(Stored data entries)
----
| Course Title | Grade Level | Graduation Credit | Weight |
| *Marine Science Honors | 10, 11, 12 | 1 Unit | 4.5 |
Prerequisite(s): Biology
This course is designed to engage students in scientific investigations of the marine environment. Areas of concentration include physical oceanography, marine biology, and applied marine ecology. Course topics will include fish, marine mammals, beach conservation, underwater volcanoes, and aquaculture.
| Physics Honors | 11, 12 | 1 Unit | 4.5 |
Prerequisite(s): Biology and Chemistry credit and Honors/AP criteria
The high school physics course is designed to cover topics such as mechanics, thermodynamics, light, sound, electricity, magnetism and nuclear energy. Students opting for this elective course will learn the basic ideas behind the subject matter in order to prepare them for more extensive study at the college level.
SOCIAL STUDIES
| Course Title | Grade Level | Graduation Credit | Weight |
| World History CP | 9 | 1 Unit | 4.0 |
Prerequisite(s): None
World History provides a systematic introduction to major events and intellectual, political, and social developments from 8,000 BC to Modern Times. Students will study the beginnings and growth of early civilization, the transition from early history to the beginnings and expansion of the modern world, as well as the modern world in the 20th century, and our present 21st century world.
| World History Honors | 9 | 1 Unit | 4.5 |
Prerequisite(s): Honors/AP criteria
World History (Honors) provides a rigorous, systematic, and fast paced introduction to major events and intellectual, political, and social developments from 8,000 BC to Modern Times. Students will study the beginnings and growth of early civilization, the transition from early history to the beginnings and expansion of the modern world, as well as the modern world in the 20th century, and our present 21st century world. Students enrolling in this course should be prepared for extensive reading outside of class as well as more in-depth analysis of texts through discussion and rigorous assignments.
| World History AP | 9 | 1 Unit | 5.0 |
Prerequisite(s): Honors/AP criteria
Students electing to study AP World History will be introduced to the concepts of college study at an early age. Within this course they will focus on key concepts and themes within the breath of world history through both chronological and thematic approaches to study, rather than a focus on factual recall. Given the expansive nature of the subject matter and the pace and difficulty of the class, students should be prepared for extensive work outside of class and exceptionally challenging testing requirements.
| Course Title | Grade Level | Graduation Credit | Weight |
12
----
#### Requirement
Beginning with the very first line of the records above, please retype each line through the one that has "The high school", and add nothing.

#### Written response
| Course Title | Grade Level | Graduation Credit | Weight |
| *Marine Science Honors | 10, 11, 12 | 1 Unit | 4.5 |
Prerequisite(s): Biology
This course is designed to engage students in scientific investigations of the marine environment. Areas of concentration include physical oceanography, marine biology, and applied marine ecology. Course topics will include fish, marine mammals, beach conservation, underwater volcanoes, and aquaculture.
| Physics Honors | 11, 12 | 1 Unit | 4.5 |
Prerequisite(s): Biology and Chemistry credit and Honors/AP criteria
The high school physics course is designed to cover topics such as mechanics, thermodynamics, light, sound, electricity, magnetism and nuclear energy. Students opting for this elective course will learn the basic ideas behind the subject matter in order to prepare them for more extensive study at the college level.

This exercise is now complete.